Try to get the right turn to be positive and the left turn as negative. Using the numpy.sign() function should make this trivial. Just ensure you filter out NaN values with np.isnan().

PID Controller

More info on PID Controllers can be found here. PID controllers are simple controllers that employ feedback and continuously controls as system based on an error. The idea is to drive that error to 0 based on the Proportional (P), Integral (I) and Derivate (D) controller terms. The error can be calculated as follows,

\[e(t) = r - y,\]

where \(e(t)\) is the error w.r.t time, \(r\) is the desired set point (value you want your system to be at) and \(y\) is the system output (\(\dot{x}\)).

The simplest form of a PID is multiplying your controller by a fixed or proportional gain. A form that is often given in theoretical controls classes (EML4312)

\[u = K_p e(t),\]

where \(u\) is the control command given to the system and \(K_p\) is the proportional gain.

The next term, the Integral (I) controller has the following equation,

\[u = \int_{0}^{t} K_i \, e(t) \, dt,\]

where \(K_i\) is the integral gain. The integral controller in this form is not very useful to us. An alternative form is,

\[u = K_i \sum_{k=1}^{k} e_k \Delta t.\]

The idea is you take your old values of \(e_k\) (the error) and you keep adding to it’s self and multiplying by a fixed integral gain \(K_i\). \(\Delta t\) is just taking your current \(t_k\) and subtracting the old one (previous iteration) \(t_{k-1}\), where \(k^th\) is the current iteration.

Note

\(\Delta t\) Can and probably should be set to a constant value of 10Hz or 0.1s.

You will need to window your integral controller, i.e. only sum up the last certain amount of error values. Usually for our case it could be around 100 to 200 values.

Hint

Storing the errors as a list and then summing them up will be the easiest method to achieve this. You can also use the pop() function in python to remove a certain value from a list.

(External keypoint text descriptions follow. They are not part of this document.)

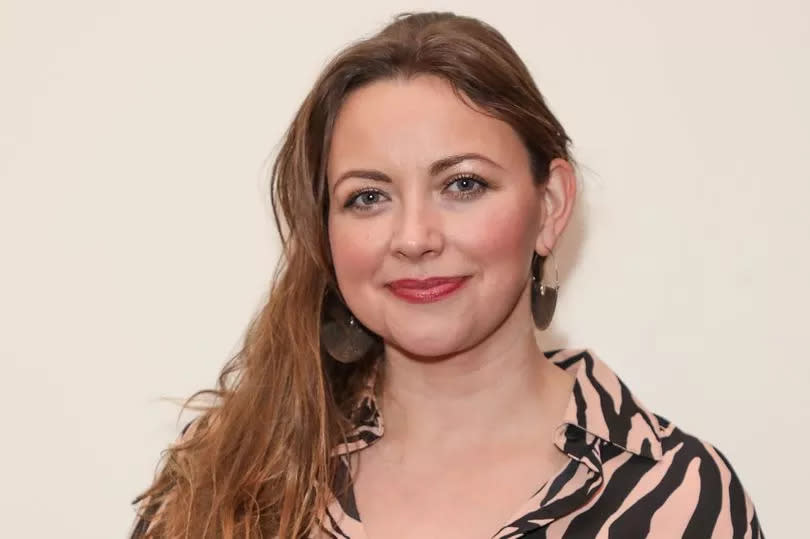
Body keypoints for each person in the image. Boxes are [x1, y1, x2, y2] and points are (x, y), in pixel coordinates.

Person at [130, 11, 764, 539]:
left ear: (550, 207)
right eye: (368, 197)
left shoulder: (678, 498)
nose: (413, 238)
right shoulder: (228, 472)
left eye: (463, 184)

The final term is the derivative (D) controller which multiplies a gain by the derivative or slope of your error over time. The equation of this controller would be

\[u = \dfrac{d}{dt} e(t) K_d.\]

where \(K_d\) is the derivative gain. A more useful form of this controller is,

\[u = K_d \dfrac {e_k - e_{k-1} } {t_k - (t_{k-1})}\]

A full Proportional, Integral and Derivate (PID) controller is essentially just mashing all three controllers together and has the following equation,

\[u = K_p e(t) + \int_{0}^{t} K_i \, e(t) \, dt + \dfrac{d}{dt} e(t) K_d\]

or

\[u = K_p e_k + K_i \sum_{k=1}^{k} e_k \Delta t + K_d \dfrac {e_k - e_{k-1} } {t_k - (t_{k-1})}.\]

You do not need to use the full PID controller you can use PI or PD controllers as well or other formats. See which one works best and use that for your controller.

You will need to assign a self.var to store your old values of integral addition errors time and error. You will then use the \(u\) message as the vehicle_command_angle value.

Note

The steering angle must be sent in radians, not degrees. The \(u\) message should already be in radians. You do not need to convert to degrees.

Warning

Remember that the car has actuation limits on the steering to be between -45 and 45 degrees.

Note

You can change the order as needed to get a certain positive or negative value.

Hint

Try to get the right turn to be positive and the left turn as negative. Using the numpy.sign() function should make this trivial. Just ensure you filter out NaN values with np.isnan().